We’re getting ready. Those attacks are already coming in many states, and they are going to sweep this country over the next year. There’s depression. There continues to be the threat of COVID. There’s a Black Lives Matter uprising. And, in the middle of all this, there is an election.

How our movement decides to organize in response to the questions that are being raised by this election, the kind of solidarity that we build, is going to be really crucial moving forward. I think it’s important not to underestimate the threat of the right, both electorally and in the streets.

But let’s prepare ourselves moving forward for how we are going to build resistance if we do end up having a Democratic administration in January of 2021. What are our demands going to look like? How are we going to hold the Democrats accountable to them in the middle of this economic crisis?

I think those are discussions the labor movement and the Left are going to have. And by the way, David, I just want to let you know, there are some very formal and exciting discussions about how to take the example of the WNBA and the rest of the professional athletes into the rest of the labor movement. So be looking out for news about potential general strikes for Black Lives Matter in the near future.

José “Nacho” Ignacio is a dairy farm worker, and part of the coordination committee of Migrant Justice. José’s interpreter was Marita Canedo.

Natalia Tylim is a member of the Tempest Collective and of DSA in New York City. She is an unemployed restaurant worker and one of the founders of DSA’s Restaurant Organizing Project.

Jonathan Bailey is a co-chair of Queens DSA and a cofounder of Amazonians United in New York City. He was recently derided as a socialist at the Republican National Convention, and he’s working to build community control of police.

Dave Zirin is the sports editor for The Nation magazine. He has written 10 books on the politics of sports, and he’s the co-host of the radio show The Collision with Eaton Thomas on Pacifica’s WP in Washington, DC. In addition, he hosts The Edge of Sports podcast.

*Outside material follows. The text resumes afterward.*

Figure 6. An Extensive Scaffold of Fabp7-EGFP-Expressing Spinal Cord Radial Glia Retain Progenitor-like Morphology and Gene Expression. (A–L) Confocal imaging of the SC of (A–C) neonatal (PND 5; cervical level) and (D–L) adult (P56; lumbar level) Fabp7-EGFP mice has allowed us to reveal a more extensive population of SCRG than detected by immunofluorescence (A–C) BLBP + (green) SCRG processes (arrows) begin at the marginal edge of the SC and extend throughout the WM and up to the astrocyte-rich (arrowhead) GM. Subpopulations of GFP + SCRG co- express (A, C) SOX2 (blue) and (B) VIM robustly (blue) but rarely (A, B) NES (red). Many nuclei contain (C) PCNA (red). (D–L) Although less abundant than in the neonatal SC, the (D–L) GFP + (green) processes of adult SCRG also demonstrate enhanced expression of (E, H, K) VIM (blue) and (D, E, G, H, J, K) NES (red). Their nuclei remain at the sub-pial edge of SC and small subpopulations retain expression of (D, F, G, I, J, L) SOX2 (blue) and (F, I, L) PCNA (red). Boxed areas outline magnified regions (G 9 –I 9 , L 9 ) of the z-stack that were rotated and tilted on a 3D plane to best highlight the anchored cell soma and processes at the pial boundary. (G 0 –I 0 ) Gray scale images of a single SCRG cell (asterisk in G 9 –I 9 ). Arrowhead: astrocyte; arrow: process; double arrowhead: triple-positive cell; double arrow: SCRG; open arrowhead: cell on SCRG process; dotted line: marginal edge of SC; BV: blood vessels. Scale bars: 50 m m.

Kirstin Roberts is a member of the Chicago Teachers Union and chair of its early childhood committee. This is her fifteenth year as a preschool teacher in the Chicago public schools. Kirstin has been an active socialist since 1984. When she’s not busy teaching and doing union work, she’s active with the United Working Families in the 50th ward of Chicago and is hoping to one day elect a socialist from her neighborhood to the Chicago City Council.